100+ pages of garbage, and yes, Waddell and Reed, and their destructive hedging trade of 75,000 e-minis is the culprit that apparently set everything off: "At 2:32 p.m., against this backdrop of unusually high volatility and thinning liquidity, a large fundamental trader (a mutual fund complex) [ZH: Waddell and Reed]initiated a sell program to sell a total of 75,000 E-Mini contracts (valued at approximately $4.1 billion) as a hedge to an existing equity position." Apparently, its was all evil W&R's fault who traded in conjunction with an even more evil VWAP algo: "This large fundamental trader chose to execute this sell program via an automated execution algorithm (“Sell Algorithm”) that was programmed to feed orders into the June 2010 E-Mini market to target an execution rate set to 9% of the trading volume calculated over the previous minute, but without regard to price or time. However, on May 6, when markets were already under stress, the Sell Algorithm chosen by the large trader to only target trading volume, and neither price nor time, executed the sell program extremely rapidly in just 20 minutes." In other words, there never was, is and never will be any liquidity in the allegedly most liquid market - ES. Good luck to all those who hope to sell the second there is a second flash crash.

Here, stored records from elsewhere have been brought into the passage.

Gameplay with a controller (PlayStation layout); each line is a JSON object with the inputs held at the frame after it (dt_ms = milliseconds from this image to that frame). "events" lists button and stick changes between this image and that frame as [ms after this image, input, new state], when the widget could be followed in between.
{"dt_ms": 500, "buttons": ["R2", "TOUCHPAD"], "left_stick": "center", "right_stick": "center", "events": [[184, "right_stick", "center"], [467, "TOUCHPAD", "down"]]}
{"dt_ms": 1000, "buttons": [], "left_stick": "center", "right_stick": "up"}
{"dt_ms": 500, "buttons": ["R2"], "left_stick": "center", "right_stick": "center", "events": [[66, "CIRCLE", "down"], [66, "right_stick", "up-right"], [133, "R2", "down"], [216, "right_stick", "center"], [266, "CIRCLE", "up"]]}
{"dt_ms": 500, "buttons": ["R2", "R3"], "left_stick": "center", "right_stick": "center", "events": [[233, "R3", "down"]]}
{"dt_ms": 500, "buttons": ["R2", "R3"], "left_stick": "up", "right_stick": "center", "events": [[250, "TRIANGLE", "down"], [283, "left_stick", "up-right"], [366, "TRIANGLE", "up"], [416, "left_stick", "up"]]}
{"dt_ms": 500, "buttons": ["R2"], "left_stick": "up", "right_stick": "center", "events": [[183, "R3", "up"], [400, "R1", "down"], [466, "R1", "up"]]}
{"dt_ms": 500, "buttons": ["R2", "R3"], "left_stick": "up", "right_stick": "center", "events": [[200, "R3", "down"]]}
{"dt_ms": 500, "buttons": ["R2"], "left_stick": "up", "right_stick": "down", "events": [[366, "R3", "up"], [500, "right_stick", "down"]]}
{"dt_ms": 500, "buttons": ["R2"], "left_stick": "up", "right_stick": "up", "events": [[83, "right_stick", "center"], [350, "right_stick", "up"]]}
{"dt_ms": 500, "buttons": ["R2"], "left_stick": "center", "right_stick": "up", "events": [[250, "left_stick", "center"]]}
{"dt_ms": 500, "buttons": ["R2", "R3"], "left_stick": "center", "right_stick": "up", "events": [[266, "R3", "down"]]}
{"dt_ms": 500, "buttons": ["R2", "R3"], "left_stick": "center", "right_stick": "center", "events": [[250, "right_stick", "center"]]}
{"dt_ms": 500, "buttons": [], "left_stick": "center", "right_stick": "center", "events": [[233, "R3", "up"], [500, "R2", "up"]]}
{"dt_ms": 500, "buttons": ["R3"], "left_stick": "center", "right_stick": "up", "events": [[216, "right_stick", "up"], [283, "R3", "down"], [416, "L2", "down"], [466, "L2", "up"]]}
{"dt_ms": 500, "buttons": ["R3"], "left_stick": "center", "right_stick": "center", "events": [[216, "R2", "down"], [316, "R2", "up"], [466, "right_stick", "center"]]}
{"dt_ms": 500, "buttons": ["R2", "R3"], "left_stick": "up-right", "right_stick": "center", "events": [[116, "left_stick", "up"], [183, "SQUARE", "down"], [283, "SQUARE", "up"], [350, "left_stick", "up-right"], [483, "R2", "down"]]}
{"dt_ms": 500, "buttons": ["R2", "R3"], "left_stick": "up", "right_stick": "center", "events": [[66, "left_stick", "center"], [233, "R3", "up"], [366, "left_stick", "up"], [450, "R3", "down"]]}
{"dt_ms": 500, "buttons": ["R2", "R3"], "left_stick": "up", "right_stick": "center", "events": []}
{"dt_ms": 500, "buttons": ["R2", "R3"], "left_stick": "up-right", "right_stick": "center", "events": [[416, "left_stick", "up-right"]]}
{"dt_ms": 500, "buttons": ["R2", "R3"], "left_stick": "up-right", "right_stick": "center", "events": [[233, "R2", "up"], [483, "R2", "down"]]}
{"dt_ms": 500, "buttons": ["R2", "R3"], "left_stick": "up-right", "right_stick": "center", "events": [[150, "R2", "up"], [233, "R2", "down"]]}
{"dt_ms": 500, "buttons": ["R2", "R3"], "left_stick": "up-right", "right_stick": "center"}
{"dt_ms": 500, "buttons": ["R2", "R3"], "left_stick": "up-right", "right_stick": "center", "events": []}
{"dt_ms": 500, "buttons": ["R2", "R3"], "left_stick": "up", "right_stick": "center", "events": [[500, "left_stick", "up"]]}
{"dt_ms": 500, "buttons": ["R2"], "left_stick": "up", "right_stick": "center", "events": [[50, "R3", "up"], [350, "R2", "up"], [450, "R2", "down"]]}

And here is the initial mention of HFTs:
HFTs and intermediaries were the likely buyers of the initial batch of orders submitted by the Sell Algorithm, and, as a result, these buyers built up temporary long positions. Specifically, HFTs accumulated a net long position of about 3,300 contracts. However, between 2:41 p.m. and 2:44 p.m., HFTs aggressively sold about 2,000 E-Mini contracts in order to reduce their temporary long positions. At the same time, HFTs traded nearly 140,000 E-Mini contracts or over 33% of the total trading volume. This is consistent with the HFTs’ typical practice of trading a very large number of contracts, but not accumulating an aggregate inventory beyond three to four thousand contracts in either direction. What happened next is best described in terms of two liquidity crises – one at the broad index level in the E-Mini, the other with respect to individual stocks.